伊米修斯赶紧岔开话题:“赶紧许个愿把,甜品店老板告诉我的。”
“亚当没有任何愿望,亚当的一切都是主人的,身体、心灵、思维、愿望都是。”
也许这句话在某些时候很有有说服力,但现在有些刺耳,尤其是伊米修斯刚刚得知自己是个无趣的主人时。伊米修斯之好去把壁炉点燃,让亚当吹灭蜡烛,草草结束这不属于他们的生日方式。
伊米修斯为亚当切好蛋糕,放进盘子里。
“谢谢主人。”亚当用手抓着吃起来,脸上挂着喜悦的笑容,甜食向来能让他高兴。
他吮吸手指时伊米修斯又往他的餐盘里放了一块,他这才注意到,伊米修斯并没有开动“主人怎么不吃?”
“我一会要吃你。”伊米修斯的语气里满是色情。
亚当低下头,脸上泛起红晕,加快了进食速度,相比于吃蛋糕,他更喜欢被吃。
亚当躺在狭小的餐桌上,双手和双腿都在桌边垂着,眼睛被蒙住,耳后,修长的脖子,粉红的双乳,肚脐,后穴全被涂满了奶油。而那根完全勃起而贴近肚皮的阴茎则被伊米修斯用绳索拉起固定,使之与地面成直角。他拨开龟头,露出小眼,将生日蜡烛一点点插进去。亚当因疼痛微微皱起眉头,但伊米修斯指肚对龟头的按摩立刻是他的疼痛烟消云散。又是熟悉的“咔哒”声,他知道自己下体的那根蜡烛被点燃了。

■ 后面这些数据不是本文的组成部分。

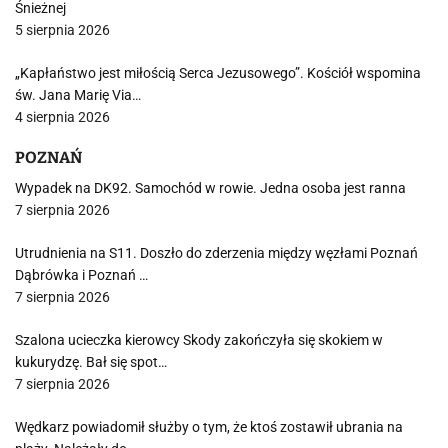
Śnieżnej
5 sierpnia 2026
„Kapłaństwo jest miłością Serca Jezusowego”. Kościół wspomina
św. Jana Marię Via…
4 sierpnia 2026
POZNAŃ
Wypadek na DK92. Samochód w rowie. Jedna osoba jest ranna
7 sierpnia 2026
Utrudnienia na S11. Doszło do zderzenia między węzłami Poznań
Dąbrówka i Poznań …
7 sierpnia 2026
Szalona ucieczka kierowcy Skody zakończyła się skokiem w
kukurydzę. Bał się spot…
7 sierpnia 2026
Wędkarz powiadomił służby o tym, że ktoś zostawił ubrania na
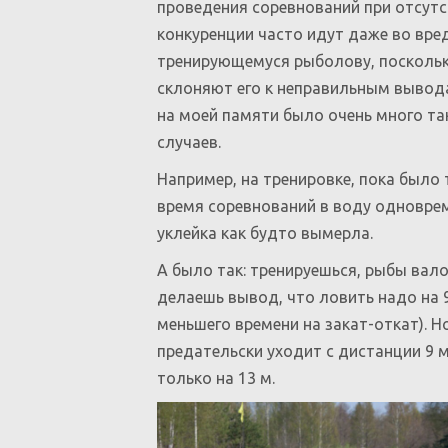
проведения соревнований при отсут
конкуренции часто идут даже во вре
тренирующемуся рыболову, посколь
склоняют его к неправильным вывод
на моей памяти было очень много та
случаев.
Например, на тренировке, пока было 
время соревнований в воду одноврем
уклейка как будто вымерла.
А было так: тренируешься, рыбы валом
делаешь вывод, что ловить надо на 9
меньшего времени на закат-откат). Н
предательски уходит с дистанции 9 м
только на 13 м.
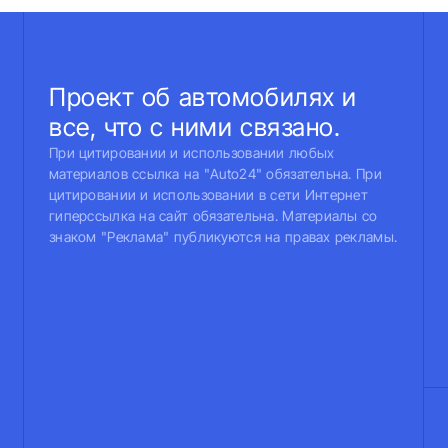
Проект об автомобилях и
все, что с ними связано.
При цитировании и использовании любых
материалов ссылка на "Auto24" обязательна. При
цитировании и использовании в сети Интернет
гиперссылка на сайт обязательна. Материалы со
знаком "Реклама" публикуются на правах рекламы.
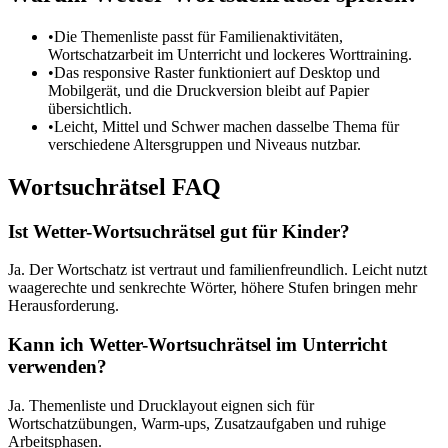
•
Die Themenliste passt für Familienaktivitäten,
Wortschatzarbeit im Unterricht und lockeres Worttraining.
•
Das responsive Raster funktioniert auf Desktop und
Mobilgerät, und die Druckversion bleibt auf Papier
übersichtlich.
•
Leicht, Mittel und Schwer machen dasselbe Thema für
verschiedene Altersgruppen und Niveaus nutzbar.
Wortsuchrätsel FAQ
Ist Wetter-Wortsuchrätsel gut für Kinder?
Ja. Der Wortschatz ist vertraut und familienfreundlich. Leicht nutzt
waagerechte und senkrechte Wörter, höhere Stufen bringen mehr
Herausforderung.
Kann ich Wetter-Wortsuchrätsel im Unterricht
verwenden?
Ja. Themenliste und Drucklayout eignen sich für
Wortschatzübungen, Warm-ups, Zusatzaufgaben und ruhige
Arbeitsphasen.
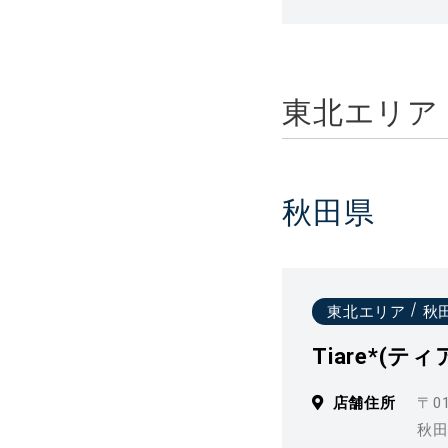
東北エリア
秋田県
東北エリア
秋
Tiare*(ティ
店舗住所
〒01
秋田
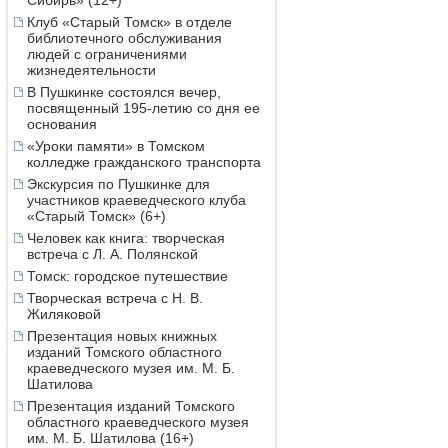
Сибирь» (12+)
Клуб «Старый Томск» в отделе
библиотечного обслуживания
людей с ограничениями
жизнедеятельности
В Пушкинке состоялся вечер,
посвященный 195-летию со дня ее
основания
«Уроки памяти» в Томском
колледже гражданского транспорта
Экскурсия по Пушкинке для
участников краеведческого клуба
«Старый Томск» (6+)
Человек как книга: творческая
встреча с Л. А. Полянской
Томск: городское путешествие
Творческая встреча с Н. В.
Жиляковой
Презентация новых книжных
изданий Томского областного
краеведческого музея им. М. Б.
Шатилова
Презентация изданий Томского
областного краеведческого музея
им. М. Б. Шатилова (16+)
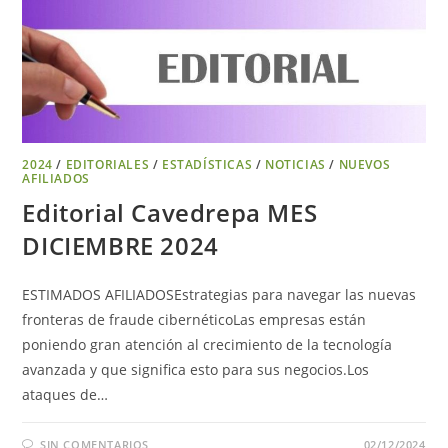
2024
/
EDITORIALES
/
ESTADÍSTICAS
/
NOTICIAS
/
NUEVOS
AFILIADOS
Editorial Cavedrepa MES
DICIEMBRE 2024
ESTIMADOS AFILIADOSEstrategias para navegar las nuevas
fronteras de fraude cibernéticoLas empresas están
poniendo gran atención al crecimiento de la tecnología
avanzada y que significa esto para sus negocios.Los
ataques de…
SIN COMENTARIOS
02/12/2024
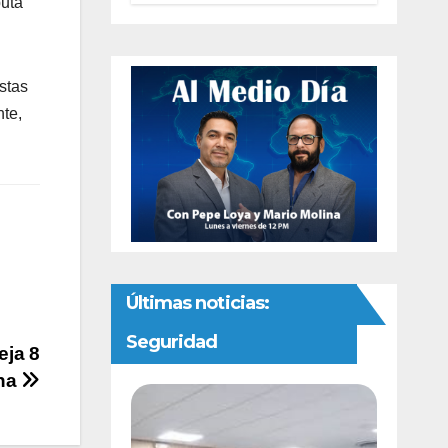
puta
preventivas ante
riesgo de
Gusano
Barrenador
stas
nte,
Últimas noticias:
Seguridad
eja 8
ina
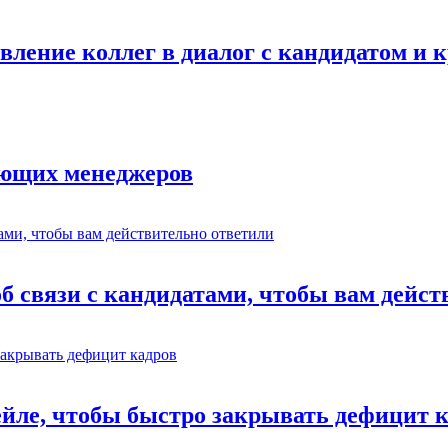
авление коллег в диалог с кандидатом и
ающих менеджеров
об связи с кандидатами, чтобы вам дейс
ейле, чтобы быстро закрывать дефицит 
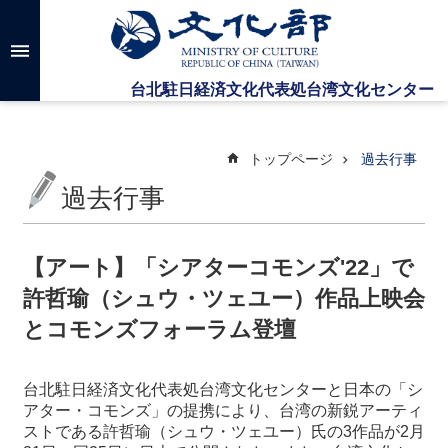
メインのコンテンツブロックにジャンプします
高
度
な
検
索
トップページ
過去行事
過去行事
台
湾
文
【アート】「シアターコモンズ'22」で
化
許哲瑜（シュウ・ツェユー）作品上映会
セ
ン
とコモンズフォーラム登壇
タ
ー
に
台北駐日経済文化代表処台湾文化センターと日本の「シ
つ
アター・コモンズ」の提携により、台湾の新鋭アーティ
い
ストである許哲瑜（シュウ・ツェユー）氏の3作品が2月
て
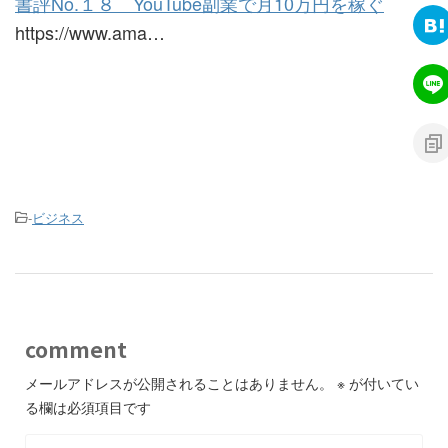
書評No.１８ YouTube副業で月10万円を稼ぐ
https://www.ama…
-
ビジネス
comment
メールアドレスが公開されることはありません。
※
が付いてい
る欄は必須項目です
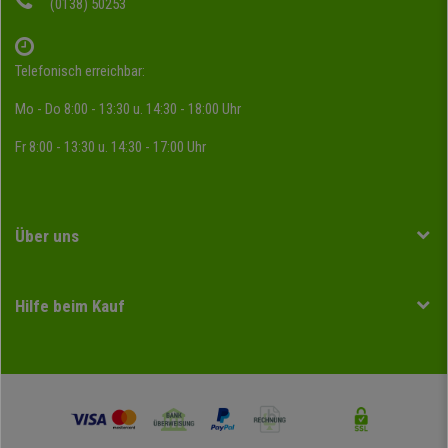
(0138) 50253
Telefonisch erreichbar:
Mo - Do 8:00 - 13:30 u. 14:30 - 18:00 Uhr
Fr 8:00 - 13:30 u. 14:30 - 17:00 Uhr
Über uns
Hilfe beim Kauf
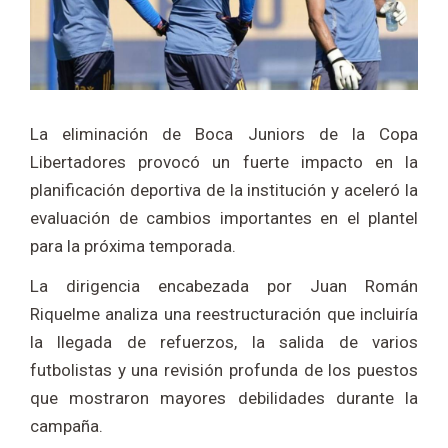
La eliminación de
Boca Juniors
de la Copa
Libertadores provocó un fuerte impacto en la
planificación deportiva de la institución y aceleró la
evaluación de cambios importantes en el plantel
para la próxima temporada.
La dirigencia encabezada por
Juan Román
Riquelme
analiza una reestructuración que incluiría
la llegada de refuerzos, la salida de varios
futbolistas y una revisión profunda de los puestos
que mostraron mayores debilidades durante la
campaña.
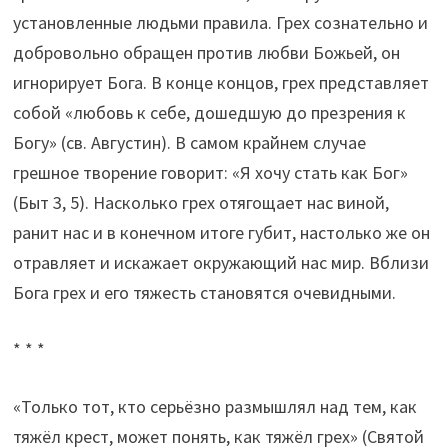
установленные людьми правила. Грех сознательно и
добровольно обращен против любви Божьей, он
игнорирует Бога. В конце концов, грех представляет
собой «любовь к себе, дошедшую до презрения к
Богу» (св. Августин). В самом крайнем случае
грешное творение говорит: «Я хочу стать как Бог»
(Быт 3, 5). Насколько грех отягощает нас виной,
ранит нас и в конечном итоге губит, настолько же он
отравляет и искажает окружающий нас мир. Вблизи
Бога грех и его тяжесть становятся очевидными.
* * *
«Только тот, кто серьёзно размышлял над тем, как
тяжёл крест, может понять, как тяжёл грех» (Святой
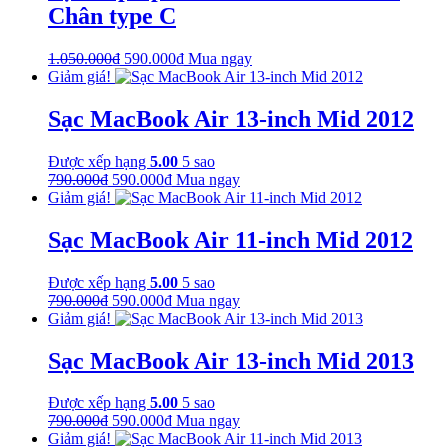
Chân type C
Giá
Giá
1.050.000
₫
590.000
₫
Mua ngay
gốc
hiện
Giảm giá!
là:
tại
1.050.000₫.
là:
Sạc MacBook Air 13-inch Mid 2012
590.000₫.
Được xếp hạng
5.00
5 sao
Giá
Giá
790.000
₫
590.000
₫
Mua ngay
gốc
hiện
Giảm giá!
là:
tại
790.000₫.
là:
Sạc MacBook Air 11-inch Mid 2012
590.000₫.
Được xếp hạng
5.00
5 sao
Giá
Giá
790.000
₫
590.000
₫
Mua ngay
gốc
hiện
Giảm giá!
là:
tại
790.000₫.
là:
Sạc MacBook Air 13-inch Mid 2013
590.000₫.
Được xếp hạng
5.00
5 sao
Giá
Giá
790.000
₫
590.000
₫
Mua ngay
gốc
hiện
Giảm giá!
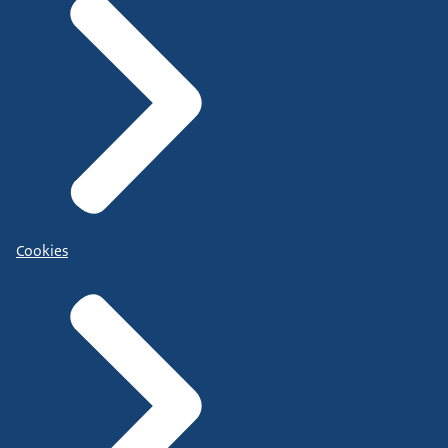
Cookies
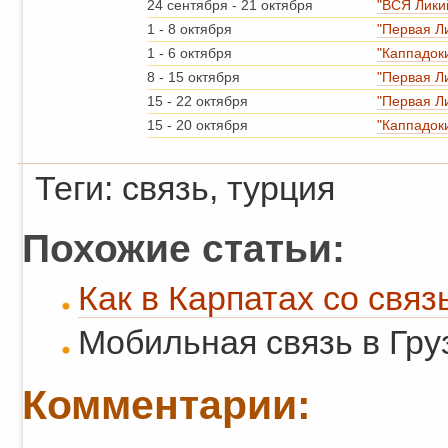
24 сентября
-
21 октября
"ВСЯ Лики
1
-
8 октября
"Первая Л
1
-
6 октября
"Каппадок
8
-
15 октября
"Первая Л
15
-
22 октября
"Первая Л
15
-
20 октября
"Каппадок
Теги: связь, турция
Похожие статьи:
Как в Карпатах со свя
Мобильная связь в Гру
Комментарии:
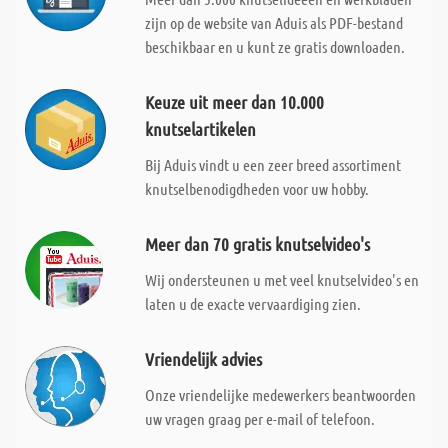
zijn op de website van Aduis als PDF-bestand
beschikbaar en u kunt ze gratis downloaden.
Keuze uit meer dan 10.000
knutselartikelen
Bij Aduis vindt u een zeer breed assortiment
knutselbenodigdheden voor uw hobby.
Meer dan 70 gratis knutselvideo's
Wij ondersteunen u met veel knutselvideo's en
laten u de exacte vervaardiging zien.
Vriendelijk advies
Onze vriendelijke medewerkers beantwoorden
uw vragen graag per e-mail of telefoon.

“眼前这块蛋糕看起来可比刚才那块好吃多了。”伊米修斯忍不住贴了过去,开始舔舐亚当耳后的奶油。
伊米修斯口中的热气让亚当面红耳赤,左耳的奶油一口吞下,耳垂被被反复咀嚼。右耳的那块奶油被伊米修斯舔下来含在嘴里,贴上亚当的唇,舌的缠绵中亚当因疼痛而轻吸了一口气,那是蜡滴滑落到龟头产生的疼痛。这疼痛刺激着亚当,更尽情的缠绵。
不久,伊米修斯的唇就离开的亚当的唇,空留亚当口中淡淡的甜味。乳头的刺激使亚当一颤,他的乳头向来是敏感的,尤其这种被挑逗出欲望的时刻。不同于耳后的草草了事,伊米修斯对乳头十分恋战,每个细微褶皱里的丝丝甜味都被他搜刮的一干二净,直到亚当的双乳被他吮吸的要滴出鲜血它才罢休。舌尖向下游走时并不刻意去吞噬肚脐上的奶油,而是反复向那欲望的深渊刺探,等到亚当的腹肌上被伊米修斯挑逗的紧绷,蜡烛刚好燃烧到龟头。伊米修斯拔下蜡烛,龟头立刻涌出淫液,伊米修斯顺着奶油的润滑,深入进去。
那些地方,伊米修斯再熟悉不过来,在这甜腻腻的空气中,他的攻势温柔起来,他抱紧那个炙热的身体,缓慢而用力的抽送着,同时它的腹肌也摩擦着还粘有蜡液的龟头。
在这种气氛中,亚当也完全放松起来,他没有颤抖,没有抽搐,只是在喷发的哪一刻才意识到自己已经高潮。
“主人!”他连忙叫到。
但为时已晚,伊米修斯已经感受到胸膛的湿热,看着身下亚当惶恐的眼神,他吻在那长长的睫毛上,温柔的说:“没关系,今天是你的生日。”